Skręcam w prawo i biegnę wzdłuż ścieżki rowerowej. Spoglądam na Cytadelę i chwilę później widzę odbicie na Kępę Potocką. Ja jednak biegnę dalej prosto, w kierunku Centrum Olimpijskiego. Tamtędy wiedzie bowiem kolejny zielony odcinek.
Powoli zbliżam się do Parku Młocińskiego – jednego z najpopularniejszych biegowych miejsc w Warszawie. Teren typowo leśny, z przyjaznymi, utwardzonymi drogami. Kto ma siły, może skorzystać ze ścieżki sprawnościowej, a kto pragnie odpoczynku – może przysiąść w jednej z rekreacyjnych wiat. Szczęśliwcy napotkają tutaj zwierzynę (sarny, kuny), niestety ja widzę tylko spacerowiczów z psami.
Mijam park i wbiegam w podwarszawską miejscowość – Łomianki i kieruję się w stronę Dąbrówki Leśnej. Niestety żeby tam dotrzeć, muszę pokonać 4,5 km biegu po chodniku, między ludźmi, wzdłuż jezdni. Jednak wiem, że wkrótce czeka na mnie nagroda – Puszcza Kampinoska.

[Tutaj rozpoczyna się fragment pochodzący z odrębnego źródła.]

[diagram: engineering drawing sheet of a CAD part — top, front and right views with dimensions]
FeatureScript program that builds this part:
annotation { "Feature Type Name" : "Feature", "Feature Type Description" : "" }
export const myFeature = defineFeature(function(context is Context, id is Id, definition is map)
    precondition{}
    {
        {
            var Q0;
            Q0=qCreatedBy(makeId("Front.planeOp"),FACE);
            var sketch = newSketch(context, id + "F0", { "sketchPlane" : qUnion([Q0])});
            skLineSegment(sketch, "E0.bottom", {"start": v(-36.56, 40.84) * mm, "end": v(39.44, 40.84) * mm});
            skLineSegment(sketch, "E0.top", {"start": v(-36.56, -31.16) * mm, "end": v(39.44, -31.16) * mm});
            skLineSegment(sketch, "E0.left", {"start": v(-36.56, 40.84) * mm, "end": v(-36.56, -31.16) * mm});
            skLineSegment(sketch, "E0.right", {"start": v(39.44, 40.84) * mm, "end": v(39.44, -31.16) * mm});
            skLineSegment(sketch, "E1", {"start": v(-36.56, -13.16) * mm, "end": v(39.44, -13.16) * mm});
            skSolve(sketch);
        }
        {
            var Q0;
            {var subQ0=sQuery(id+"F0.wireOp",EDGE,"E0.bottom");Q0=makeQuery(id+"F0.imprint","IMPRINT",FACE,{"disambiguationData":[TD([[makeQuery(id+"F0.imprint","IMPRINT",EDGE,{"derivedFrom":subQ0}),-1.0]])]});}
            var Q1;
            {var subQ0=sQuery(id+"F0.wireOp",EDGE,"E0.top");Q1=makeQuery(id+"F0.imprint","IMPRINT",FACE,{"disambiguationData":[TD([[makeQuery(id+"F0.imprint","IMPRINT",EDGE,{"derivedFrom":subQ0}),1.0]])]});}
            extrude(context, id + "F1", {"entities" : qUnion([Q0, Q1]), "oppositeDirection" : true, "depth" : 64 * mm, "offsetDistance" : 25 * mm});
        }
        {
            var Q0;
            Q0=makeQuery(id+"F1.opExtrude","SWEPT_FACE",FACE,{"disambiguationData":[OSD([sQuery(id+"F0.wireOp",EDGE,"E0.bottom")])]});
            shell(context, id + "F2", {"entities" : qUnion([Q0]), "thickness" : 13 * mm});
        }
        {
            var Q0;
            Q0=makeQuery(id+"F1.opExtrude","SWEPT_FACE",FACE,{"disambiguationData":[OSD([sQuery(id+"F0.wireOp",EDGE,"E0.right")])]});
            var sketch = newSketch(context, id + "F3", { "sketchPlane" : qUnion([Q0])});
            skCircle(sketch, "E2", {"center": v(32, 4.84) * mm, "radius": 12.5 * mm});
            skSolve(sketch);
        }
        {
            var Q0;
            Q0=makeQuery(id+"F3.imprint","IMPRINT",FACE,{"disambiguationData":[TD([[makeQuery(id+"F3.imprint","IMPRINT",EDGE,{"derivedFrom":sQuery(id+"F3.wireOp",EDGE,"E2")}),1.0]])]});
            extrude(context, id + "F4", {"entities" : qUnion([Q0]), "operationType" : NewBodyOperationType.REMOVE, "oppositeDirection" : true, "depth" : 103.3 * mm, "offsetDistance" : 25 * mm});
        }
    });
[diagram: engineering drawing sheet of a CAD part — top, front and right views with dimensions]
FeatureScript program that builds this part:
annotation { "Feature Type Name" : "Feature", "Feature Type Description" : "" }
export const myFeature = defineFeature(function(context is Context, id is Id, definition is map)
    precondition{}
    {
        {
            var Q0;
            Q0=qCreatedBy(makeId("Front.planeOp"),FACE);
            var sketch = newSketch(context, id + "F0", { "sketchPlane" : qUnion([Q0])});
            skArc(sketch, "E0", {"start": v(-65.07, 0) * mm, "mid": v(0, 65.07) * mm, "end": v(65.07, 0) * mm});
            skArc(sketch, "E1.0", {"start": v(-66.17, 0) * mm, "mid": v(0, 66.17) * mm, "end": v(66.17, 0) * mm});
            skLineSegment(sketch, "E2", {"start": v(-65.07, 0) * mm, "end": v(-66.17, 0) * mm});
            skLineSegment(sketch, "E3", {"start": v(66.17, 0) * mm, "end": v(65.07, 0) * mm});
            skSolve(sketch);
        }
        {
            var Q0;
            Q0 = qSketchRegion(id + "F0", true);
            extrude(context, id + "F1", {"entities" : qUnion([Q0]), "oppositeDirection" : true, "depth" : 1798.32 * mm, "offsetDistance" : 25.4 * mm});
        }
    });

I tu zaczyna się istne szaleństwo. Mimo, że mam w nogach prawie 30 km, odżywam. Las bowiem zaprasza do kolejnej eksploracji. Lecę niebieskim szlakiem do Lasek, gdzie w restauracji Bartek piję najlepszą kawę na świecie i tym samym kończę moją biegową wyprawę.
Podsumowanie
Warszawska trasa jest idealna właściwie dla każdego. Po pierwsze można ją modyfikować pod względem długości. Osoby mniej wytrenowane, mogą zakończyć wyprawę w okolicy Parku Młocińskiego. Ultrasi – mogą polecieć dalej wzdłuż Puszczy Kampinoskiej.
Podłoże jest mieszane – utwardzone ścieżki, asfalt, kostka Bauma. Podbiegów jest raczej niewiele, a jeśli już są, to bardzo łagodne. Jednak to, szczególnie urzeka, to niewielka liczba skrzyżowań i świateł oraz przyroda. Aż trudno uwierzyć, że większość tej trasy wiedzie wzdłuż największego miasta w Polsce.